[Opening The data section]

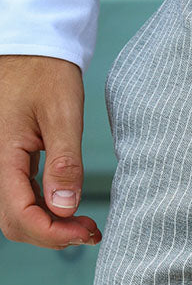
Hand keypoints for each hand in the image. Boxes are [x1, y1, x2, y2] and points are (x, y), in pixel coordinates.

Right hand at [0, 54, 101, 248]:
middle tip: (90, 229)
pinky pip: (22, 198)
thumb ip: (65, 162)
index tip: (86, 230)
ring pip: (18, 215)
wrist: (33, 49)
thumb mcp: (62, 113)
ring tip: (85, 224)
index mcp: (4, 153)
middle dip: (52, 235)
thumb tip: (65, 206)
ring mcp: (3, 164)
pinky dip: (46, 212)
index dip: (52, 233)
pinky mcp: (12, 162)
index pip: (20, 215)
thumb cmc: (46, 73)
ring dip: (50, 227)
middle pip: (15, 223)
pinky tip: (70, 209)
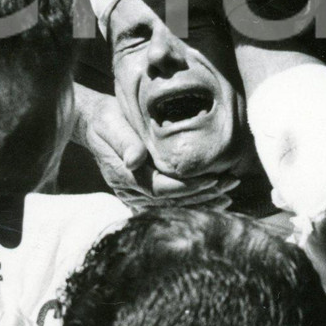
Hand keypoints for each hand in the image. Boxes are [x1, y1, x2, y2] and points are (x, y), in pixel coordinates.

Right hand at [71, 85, 239, 204]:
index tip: (214, 178)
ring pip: (173, 206)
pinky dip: (193, 201)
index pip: (161, 189)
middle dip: (203, 195)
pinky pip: (171, 202)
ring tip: (228, 194)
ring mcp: (135, 195)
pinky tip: (213, 197)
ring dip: (202, 201)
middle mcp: (130, 190)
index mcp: (124, 175)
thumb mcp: (111, 123)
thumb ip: (124, 142)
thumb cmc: (106, 120)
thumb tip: (135, 160)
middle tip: (230, 184)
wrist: (95, 122)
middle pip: (171, 202)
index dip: (188, 186)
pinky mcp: (143, 192)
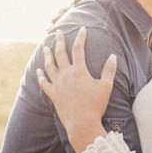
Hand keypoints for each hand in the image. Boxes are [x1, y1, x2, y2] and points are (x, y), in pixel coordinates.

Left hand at [37, 27, 117, 152]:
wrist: (82, 124)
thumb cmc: (96, 106)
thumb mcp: (106, 87)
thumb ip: (109, 70)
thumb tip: (113, 56)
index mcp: (79, 71)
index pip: (78, 48)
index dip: (80, 37)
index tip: (82, 29)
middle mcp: (66, 75)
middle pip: (60, 53)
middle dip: (59, 41)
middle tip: (58, 32)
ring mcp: (58, 85)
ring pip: (50, 66)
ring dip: (47, 55)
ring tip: (46, 47)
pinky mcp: (53, 95)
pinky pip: (44, 83)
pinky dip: (40, 76)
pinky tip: (38, 71)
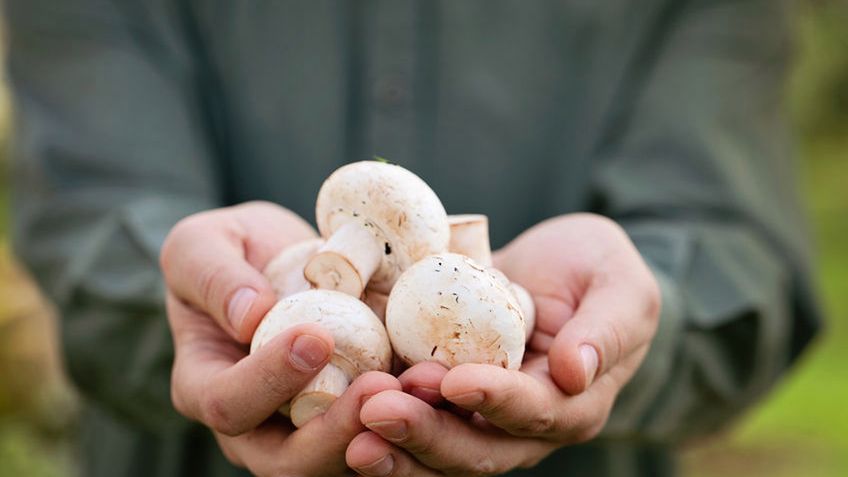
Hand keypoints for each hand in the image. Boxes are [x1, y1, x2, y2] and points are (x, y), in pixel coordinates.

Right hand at [161, 201, 400, 475]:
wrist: (284, 259)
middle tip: (379, 386)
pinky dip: (417, 411)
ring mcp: (311, 427)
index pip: (228, 404)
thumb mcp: (202, 244)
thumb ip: (213, 275)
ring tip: (423, 387)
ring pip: (347, 457)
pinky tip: (442, 381)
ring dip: (389, 430)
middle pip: (290, 461)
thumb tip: (250, 316)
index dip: (268, 381)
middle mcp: (257, 425)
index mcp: (207, 387)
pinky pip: (388, 431)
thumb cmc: (232, 252)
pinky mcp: (359, 414)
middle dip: (338, 430)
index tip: (314, 337)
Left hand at [345, 214, 660, 474]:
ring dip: (395, 439)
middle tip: (377, 410)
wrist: (560, 267)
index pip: (534, 413)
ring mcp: (479, 415)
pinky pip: (412, 413)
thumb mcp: (621, 286)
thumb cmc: (598, 271)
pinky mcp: (443, 395)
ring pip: (437, 447)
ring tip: (352, 423)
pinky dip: (378, 416)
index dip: (495, 400)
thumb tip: (578, 371)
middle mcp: (523, 424)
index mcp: (572, 404)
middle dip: (427, 433)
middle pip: (476, 448)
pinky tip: (341, 403)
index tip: (454, 380)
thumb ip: (608, 327)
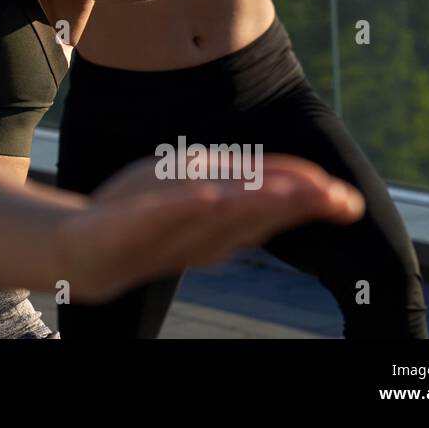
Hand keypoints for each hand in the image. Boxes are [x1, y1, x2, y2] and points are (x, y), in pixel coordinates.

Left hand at [56, 153, 363, 302]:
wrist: (80, 247)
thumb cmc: (143, 213)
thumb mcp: (196, 189)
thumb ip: (241, 184)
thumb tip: (296, 180)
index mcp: (221, 222)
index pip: (269, 203)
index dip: (308, 198)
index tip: (348, 198)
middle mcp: (201, 232)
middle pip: (253, 213)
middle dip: (292, 202)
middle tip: (334, 197)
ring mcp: (167, 231)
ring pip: (216, 215)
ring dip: (252, 201)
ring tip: (286, 190)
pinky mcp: (129, 228)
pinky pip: (160, 216)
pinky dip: (184, 206)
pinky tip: (207, 194)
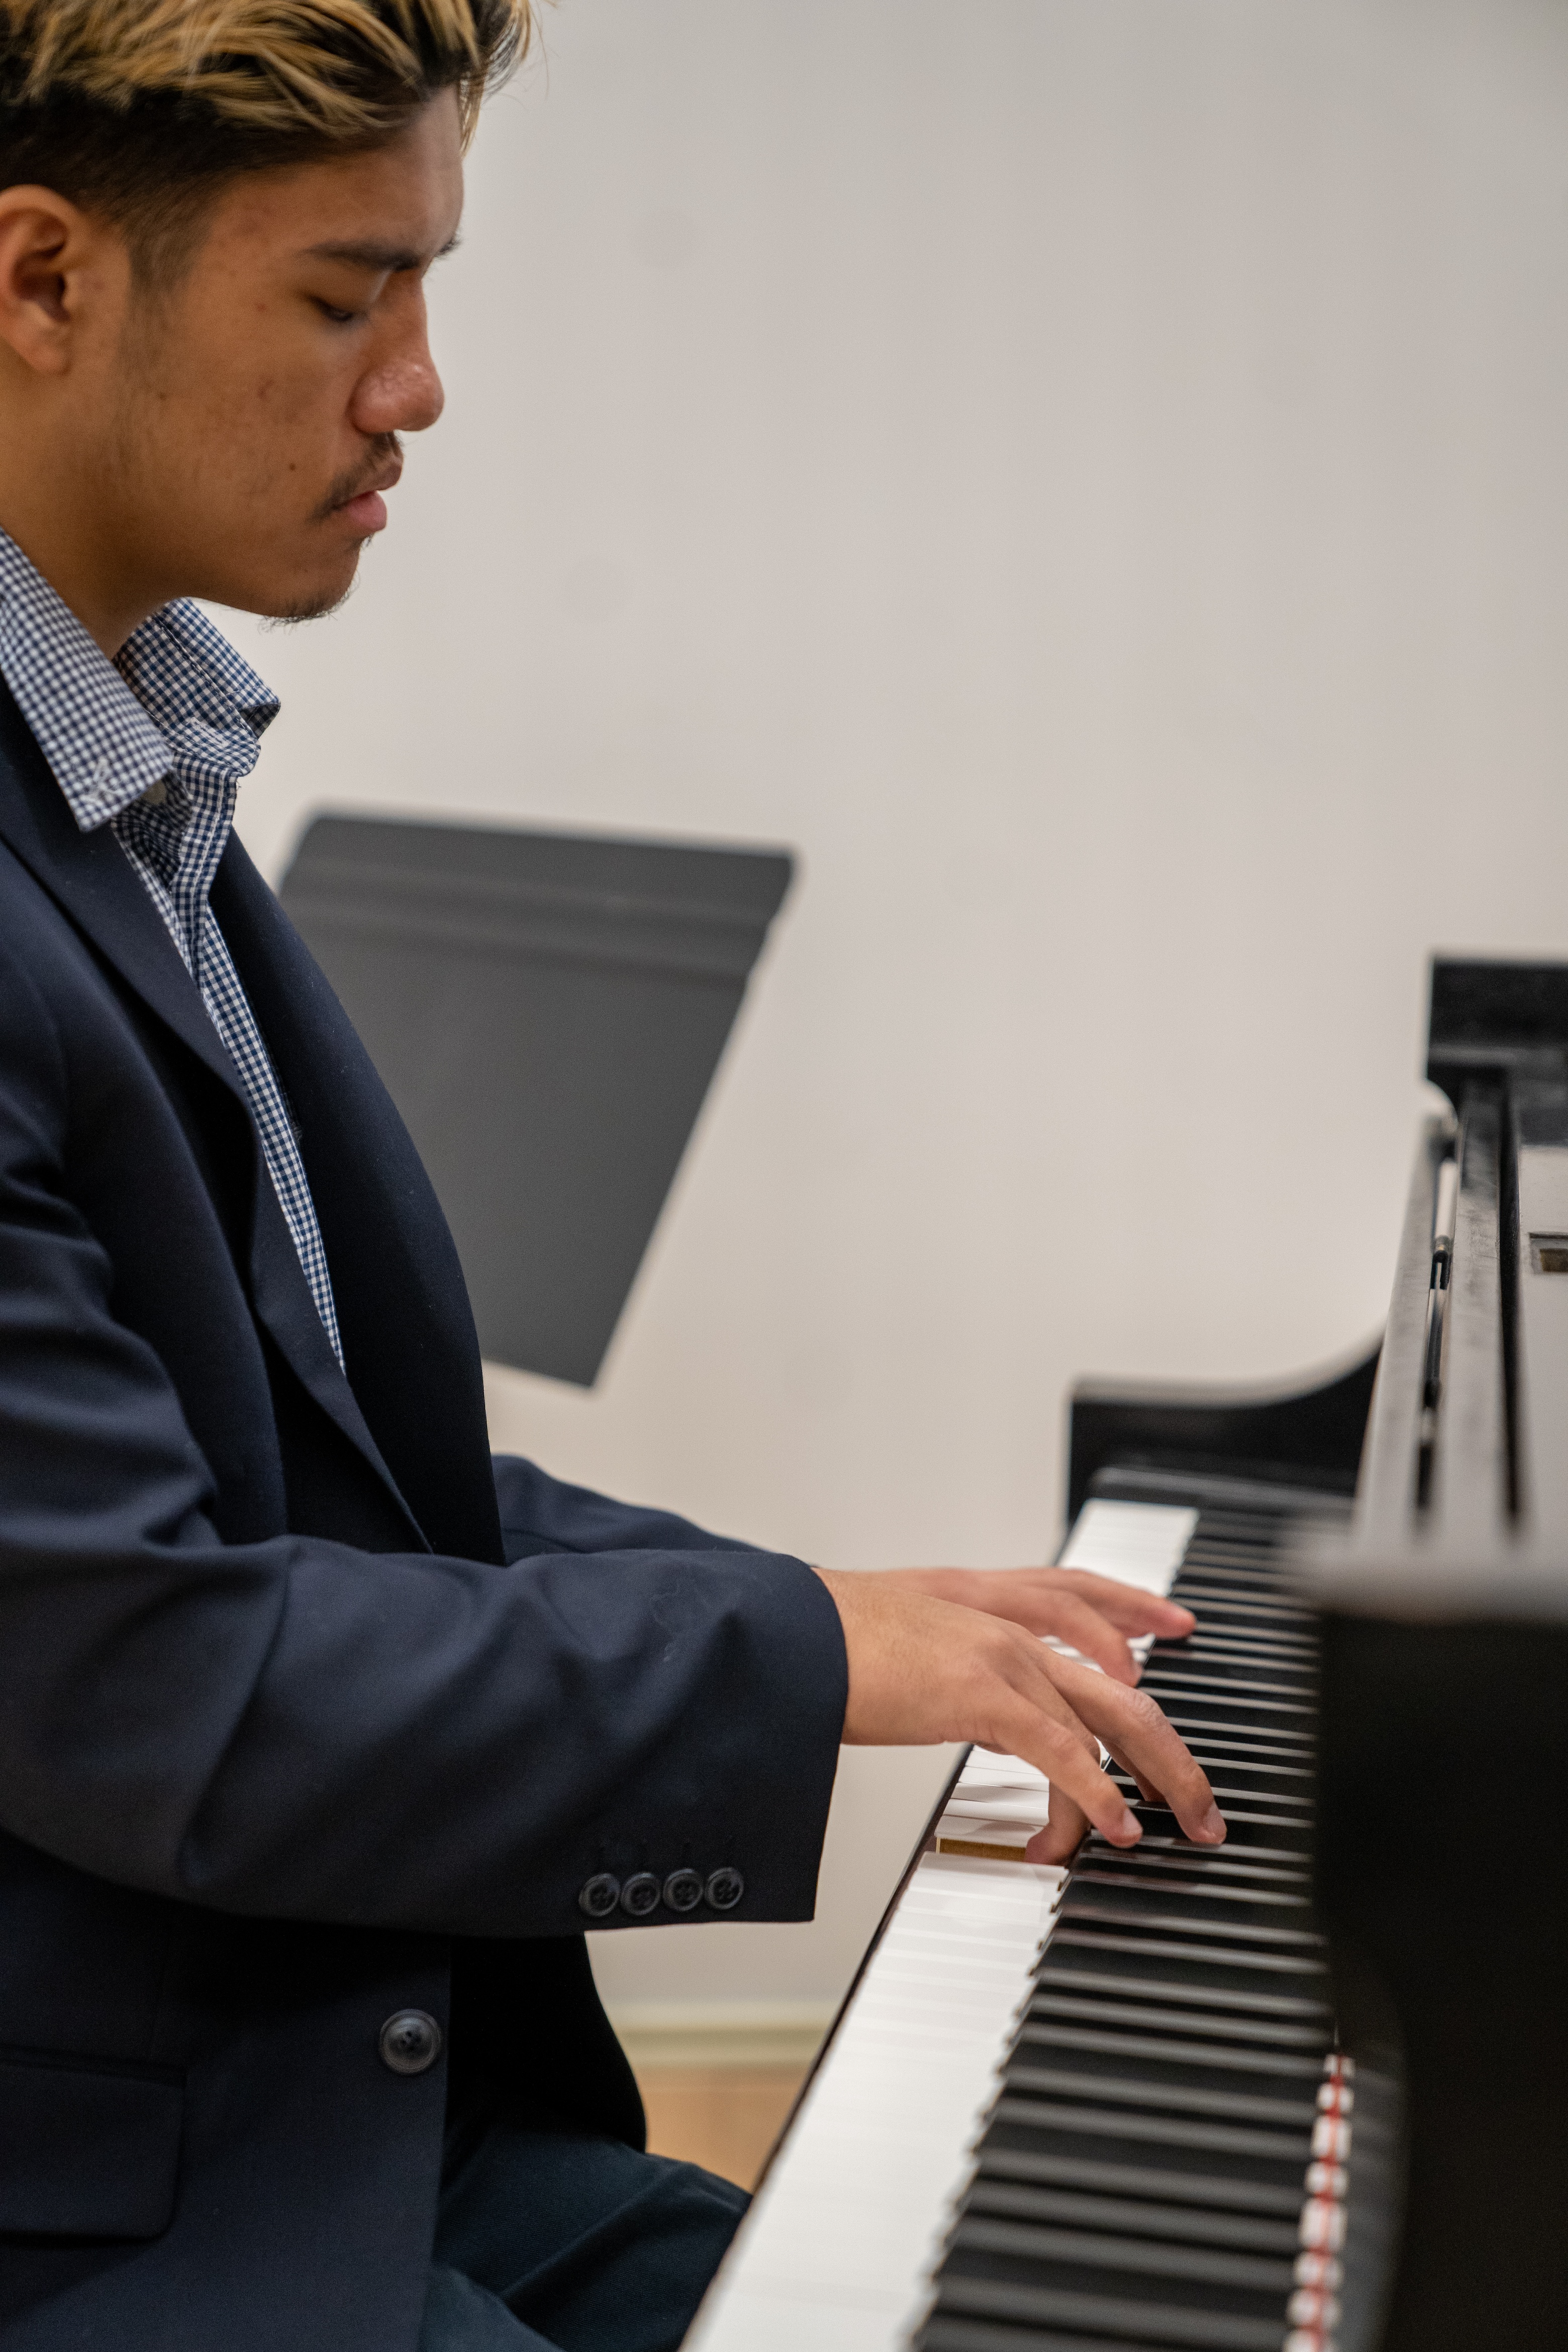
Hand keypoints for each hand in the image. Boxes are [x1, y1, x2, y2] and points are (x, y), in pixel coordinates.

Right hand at [814, 1567, 1222, 1866]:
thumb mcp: (907, 1650)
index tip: (1173, 1630)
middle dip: (1170, 1749)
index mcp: (986, 1606)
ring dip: (1150, 1783)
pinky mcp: (983, 1695)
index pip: (1080, 1597)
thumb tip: (990, 1723)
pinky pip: (1063, 1753)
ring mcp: (1001, 1657)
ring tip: (1171, 1828)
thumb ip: (957, 1677)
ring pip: (1108, 1721)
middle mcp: (1007, 1626)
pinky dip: (1096, 1795)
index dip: (1134, 1613)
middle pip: (1121, 1683)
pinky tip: (1113, 1828)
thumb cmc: (825, 1647)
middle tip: (1199, 1802)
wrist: (783, 1635)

[Closing The data section]

▶ _What you have to do_:
In the records, which lines mention the word "wrist"? Copy those lines.

▶ _Answer box_:
wrist: (33, 49)
wrist: (95, 122)
wrist: (82, 124)
wrist: (284, 259)
wrist: (560, 267)
wrist: (80, 247)
wrist: (783, 1635)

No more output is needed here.